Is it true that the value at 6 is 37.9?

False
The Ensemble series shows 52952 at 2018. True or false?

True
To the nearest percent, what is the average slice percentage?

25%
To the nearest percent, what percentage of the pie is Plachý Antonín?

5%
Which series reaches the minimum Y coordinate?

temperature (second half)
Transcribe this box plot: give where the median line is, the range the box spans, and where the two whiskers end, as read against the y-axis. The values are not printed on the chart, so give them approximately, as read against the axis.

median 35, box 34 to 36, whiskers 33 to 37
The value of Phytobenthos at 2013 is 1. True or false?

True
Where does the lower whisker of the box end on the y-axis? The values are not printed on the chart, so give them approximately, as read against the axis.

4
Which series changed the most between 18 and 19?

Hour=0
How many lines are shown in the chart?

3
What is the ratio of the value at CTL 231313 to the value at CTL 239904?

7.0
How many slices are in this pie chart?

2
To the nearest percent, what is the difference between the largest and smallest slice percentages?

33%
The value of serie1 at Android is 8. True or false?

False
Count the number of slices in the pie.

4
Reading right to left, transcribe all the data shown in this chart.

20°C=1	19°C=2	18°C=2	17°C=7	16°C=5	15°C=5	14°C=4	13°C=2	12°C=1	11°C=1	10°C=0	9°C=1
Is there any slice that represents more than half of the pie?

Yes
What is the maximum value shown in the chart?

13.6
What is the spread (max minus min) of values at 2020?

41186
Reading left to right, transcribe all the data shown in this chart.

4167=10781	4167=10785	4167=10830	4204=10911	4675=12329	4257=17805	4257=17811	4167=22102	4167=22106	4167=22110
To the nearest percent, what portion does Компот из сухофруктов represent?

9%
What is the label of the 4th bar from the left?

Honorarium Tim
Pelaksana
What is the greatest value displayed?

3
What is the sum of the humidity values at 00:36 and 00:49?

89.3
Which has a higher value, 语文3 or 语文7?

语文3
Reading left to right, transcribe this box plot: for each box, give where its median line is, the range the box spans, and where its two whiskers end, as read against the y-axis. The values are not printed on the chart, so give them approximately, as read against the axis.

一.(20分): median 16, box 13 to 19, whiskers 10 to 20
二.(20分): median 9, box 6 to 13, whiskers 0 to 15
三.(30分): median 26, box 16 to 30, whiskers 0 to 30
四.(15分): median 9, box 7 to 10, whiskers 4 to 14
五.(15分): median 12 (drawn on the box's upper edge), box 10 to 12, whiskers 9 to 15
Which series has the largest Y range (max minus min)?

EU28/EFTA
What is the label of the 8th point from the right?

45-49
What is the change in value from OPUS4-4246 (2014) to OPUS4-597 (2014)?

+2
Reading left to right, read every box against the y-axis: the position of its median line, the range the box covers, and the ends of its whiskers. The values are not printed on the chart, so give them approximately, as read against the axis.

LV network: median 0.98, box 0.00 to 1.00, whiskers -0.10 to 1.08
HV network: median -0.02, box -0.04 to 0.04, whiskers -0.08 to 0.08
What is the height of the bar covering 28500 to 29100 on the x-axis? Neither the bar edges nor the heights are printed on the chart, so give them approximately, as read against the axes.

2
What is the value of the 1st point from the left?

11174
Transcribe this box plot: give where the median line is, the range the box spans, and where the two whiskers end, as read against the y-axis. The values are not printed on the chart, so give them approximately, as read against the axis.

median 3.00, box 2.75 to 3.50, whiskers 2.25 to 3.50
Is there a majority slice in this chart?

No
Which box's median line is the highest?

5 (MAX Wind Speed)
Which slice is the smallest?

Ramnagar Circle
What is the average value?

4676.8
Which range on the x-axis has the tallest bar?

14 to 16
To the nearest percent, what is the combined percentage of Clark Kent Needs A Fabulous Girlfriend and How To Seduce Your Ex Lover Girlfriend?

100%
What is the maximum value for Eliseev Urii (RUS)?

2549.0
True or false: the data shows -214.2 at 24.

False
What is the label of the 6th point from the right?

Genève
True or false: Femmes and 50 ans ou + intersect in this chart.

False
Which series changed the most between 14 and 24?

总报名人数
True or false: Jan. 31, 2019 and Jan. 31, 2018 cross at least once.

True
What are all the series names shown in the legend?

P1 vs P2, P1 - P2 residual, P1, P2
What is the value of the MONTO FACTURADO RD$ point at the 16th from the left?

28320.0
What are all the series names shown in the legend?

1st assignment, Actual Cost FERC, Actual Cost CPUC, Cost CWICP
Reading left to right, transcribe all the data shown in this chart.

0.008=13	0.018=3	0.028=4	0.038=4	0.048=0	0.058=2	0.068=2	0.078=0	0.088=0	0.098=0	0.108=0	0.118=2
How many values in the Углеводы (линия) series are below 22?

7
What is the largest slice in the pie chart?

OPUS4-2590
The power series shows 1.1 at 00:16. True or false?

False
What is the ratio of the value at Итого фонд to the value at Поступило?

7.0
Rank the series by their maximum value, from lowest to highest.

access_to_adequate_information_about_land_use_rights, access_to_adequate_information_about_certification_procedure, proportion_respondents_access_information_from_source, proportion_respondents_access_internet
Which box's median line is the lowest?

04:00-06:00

◆ **Your instructions**
Can you copy out all of the records above word for word, keeping each line unchanged?

◆ **Exercise solution**
Is it true that the value at 6 is 37.9?

False
The Ensemble series shows 52952 at 2018. True or false?

True
To the nearest percent, what is the average slice percentage?

25%
To the nearest percent, what percentage of the pie is Plachý Antonín?

5%
Which series reaches the minimum Y coordinate?

temperature (second half)
Transcribe this box plot: give where the median line is, the range the box spans, and where the two whiskers end, as read against the y-axis. The values are not printed on the chart, so give them approximately, as read against the axis.

median 35, box 34 to 36, whiskers 33 to 37
The value of Phytobenthos at 2013 is 1. True or false?

True
Where does the lower whisker of the box end on the y-axis? The values are not printed on the chart, so give them approximately, as read against the axis.

4
Which series changed the most between 18 and 19?

Hour=0
How many lines are shown in the chart?

3
What is the ratio of the value at CTL 231313 to the value at CTL 239904?

7.0
How many slices are in this pie chart?

2
To the nearest percent, what is the difference between the largest and smallest slice percentages?

33%
The value of serie1 at Android is 8. True or false?

False
Count the number of slices in the pie.

4
Reading right to left, transcribe all the data shown in this chart.

20°C=1	19°C=2	18°C=2	17°C=7	16°C=5	15°C=5	14°C=4	13°C=2	12°C=1	11°C=1	10°C=0	9°C=1
Is there any slice that represents more than half of the pie?

Yes
What is the maximum value shown in the chart?

13.6
What is the spread (max minus min) of values at 2020?

41186
Reading left to right, transcribe all the data shown in this chart.

4167=10781	4167=10785	4167=10830	4204=10911	4675=12329	4257=17805	4257=17811	4167=22102	4167=22106	4167=22110
To the nearest percent, what portion does Компот из сухофруктов represent?

9%
What is the label of the 4th bar from the left?

Honorarium Tim
Pelaksana
What is the greatest value displayed?

3
What is the sum of the humidity values at 00:36 and 00:49?

89.3
Which has a higher value, 语文3 or 语文7?

语文3
Reading left to right, transcribe this box plot: for each box, give where its median line is, the range the box spans, and where its two whiskers end, as read against the y-axis. The values are not printed on the chart, so give them approximately, as read against the axis.

一.(20分): median 16, box 13 to 19, whiskers 10 to 20
二.(20分): median 9, box 6 to 13, whiskers 0 to 15
三.(30分): median 26, box 16 to 30, whiskers 0 to 30
四.(15分): median 9, box 7 to 10, whiskers 4 to 14
五.(15分): median 12 (drawn on the box's upper edge), box 10 to 12, whiskers 9 to 15
Which series has the largest Y range (max minus min)?

EU28/EFTA
What is the label of the 8th point from the right?

45-49
What is the change in value from OPUS4-4246 (2014) to OPUS4-597 (2014)?

+2
Reading left to right, read every box against the y-axis: the position of its median line, the range the box covers, and the ends of its whiskers. The values are not printed on the chart, so give them approximately, as read against the axis.

LV network: median 0.98, box 0.00 to 1.00, whiskers -0.10 to 1.08
HV network: median -0.02, box -0.04 to 0.04, whiskers -0.08 to 0.08
What is the height of the bar covering 28500 to 29100 on the x-axis? Neither the bar edges nor the heights are printed on the chart, so give them approximately, as read against the axes.

2
What is the value of the 1st point from the left?

11174
Transcribe this box plot: give where the median line is, the range the box spans, and where the two whiskers end, as read against the y-axis. The values are not printed on the chart, so give them approximately, as read against the axis.

median 3.00, box 2.75 to 3.50, whiskers 2.25 to 3.50
Is there a majority slice in this chart?

No
Which box's median line is the highest?

5 (MAX Wind Speed)
Which slice is the smallest?

Ramnagar Circle
What is the average value?

4676.8
Which range on the x-axis has the tallest bar?

14 to 16
To the nearest percent, what is the combined percentage of Clark Kent Needs A Fabulous Girlfriend and How To Seduce Your Ex Lover Girlfriend?

100%
What is the maximum value for Eliseev Urii (RUS)?

2549.0
True or false: the data shows -214.2 at 24.

False
What is the label of the 6th point from the right?

Genève
True or false: Femmes and 50 ans ou + intersect in this chart.

False
Which series changed the most between 14 and 24?

总报名人数
True or false: Jan. 31, 2019 and Jan. 31, 2018 cross at least once.

True
What are all the series names shown in the legend?

P1 vs P2, P1 - P2 residual, P1, P2
What is the value of the MONTO FACTURADO RD$ point at the 16th from the left?

28320.0
What are all the series names shown in the legend?

1st assignment, Actual Cost FERC, Actual Cost CPUC, Cost CWICP
Reading left to right, transcribe all the data shown in this chart.

0.008=13	0.018=3	0.028=4	0.038=4	0.048=0	0.058=2	0.068=2	0.078=0	0.088=0	0.098=0	0.108=0	0.118=2
How many values in the Углеводы (линия) series are below 22?

7
What is the largest slice in the pie chart?

OPUS4-2590
The power series shows 1.1 at 00:16. True or false?

False
What is the ratio of the value at Итого фонд to the value at Поступило?

7.0
Rank the series by their maximum value, from lowest to highest.

access_to_adequate_information_about_land_use_rights, access_to_adequate_information_about_certification_procedure, proportion_respondents_access_information_from_source, proportion_respondents_access_internet
Which box's median line is the lowest?

04:00-06:00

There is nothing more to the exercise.